Nereid said:
And I say, let's see some clear, definitive work done to analyse the TB (maybe even PB by now) of data that is already in the public domain, to show consistency with a previously published prediction (or three) from an alternative approach. Preferably one which was not predicted by standard cosmological models.
Nereid, Apart for the cosmological parameters, for which it is a concordance, freely coasting, model without Inflation, DM or DE; and all the standard tests to date where it yields identical predictions to GR; SCC predicts:-
1. A Pioneer anomalous sunwards acceleration equal to cH - caused by a time slip between ephemeris time and atomic clock time.
[see Ostermann, P. : 2002, arXiv:gr-qc/0212004. Relativity Theory and a
Real Pioneer Effect]
2. A spinning up of rotating bodies such as the Earth when compared to the period of an orbit such as the Moon at a rate equal to H. This has indeed been observed and reported in a review by Leslie Morrison and Richard Stephenson from the analysis of the length of the day from ancient eclipse records. They report that in addition to the tidal contribution there is a long-term component acting to decrease the length of the day, which equals:
DT/day/cy = −6 x 10^−4 sec/day/cy, which is exactly equal to a Hubble's constant of 67 km/sec/Mpsc.
[Morrison, L. & Stephenson, F.R.:1998, Astronomy & Geophysics Vol. 39
October. The Sands of Time and the Earth’s Rotation
Stephenson, F.R.:2003, Astronomy & Geophysics Vol. 44 April. Historical
eclipses and Earth’s rotation.]
As we know SCC predicts a geodetic precession from GPB of 5.5 not 6.6 arcsec/yr., together with a limit to the maximum Casimir force dependent on curvature and the fact that photons 'fall at 3/2 the rate of particles.
These are published predictions that await testing Therefore the theory is falsifiable.

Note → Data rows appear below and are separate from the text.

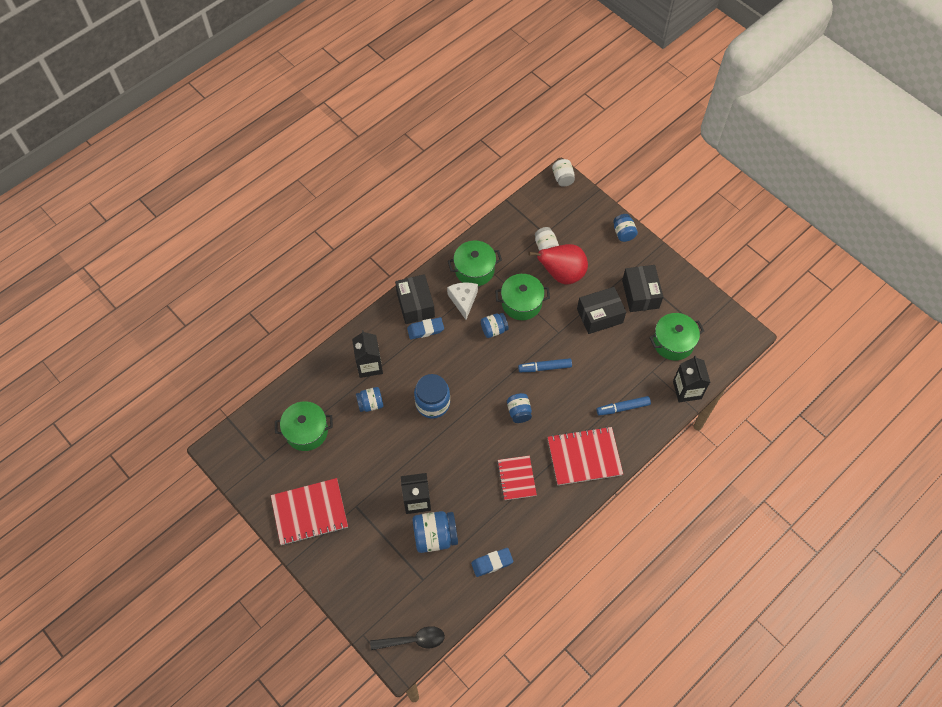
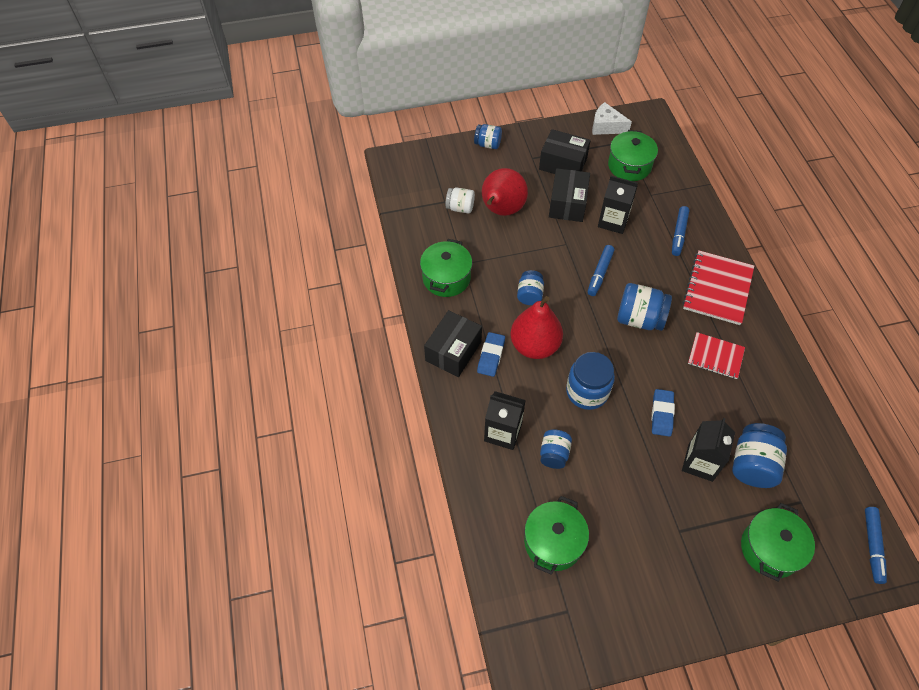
camera: 60 degrees left, 5 degrees down
red notebook [271,478,348,545] -> none
black spoon [370,626,445,650] -> blue marker [865,507,887,584]
black box [395,274,435,324] -> black box turned 75 degrees counterclockwise [424,310,482,377]
white cheese [447,282,478,320] -> white cheese moved to [592,102,632,135]
blue eraser [471,548,513,577] -> blue eraser moved to [652,389,675,437]
green pot [495,274,550,320] -> green pot moved to [741,503,815,582]
blue jar [507,393,532,423] -> blue jar [617,283,672,331], size x1.60
white jar [552,159,575,187] -> none
black carton [673,356,710,402] -> black carton moved to [598,176,638,234]
none -> red pear [510,296,563,359]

As for GR as I have already posted on this thread we have the following problems:
1. Inflation - no Higgs boson
2. Dark Matter - undetected in laboratory experiments after three decades of intense research.
3. Dark Energy - ditto.
4. No large angle fluctuations in the CMB WMAP data, is the universe flat and infinite or finite?
5. False vacuum fine-tuned to one part in 10^(102).
6. Densities of Dark matter, energy and baryons all approximately equal (to within an order of magnitude)
7. The small value of the false vacuum energy is unstable to quantum corrections - if interpreted as a small positive cosmological constant then it is incompatible with String theory.
8. Galaxy mass profiles predicted by the standard theory have too pronounced a cusp at small angles and a too steep galaxy luminosity function.
I fail to see what the problem is in suggesting that approaches other than GR ought to be taken more seriously.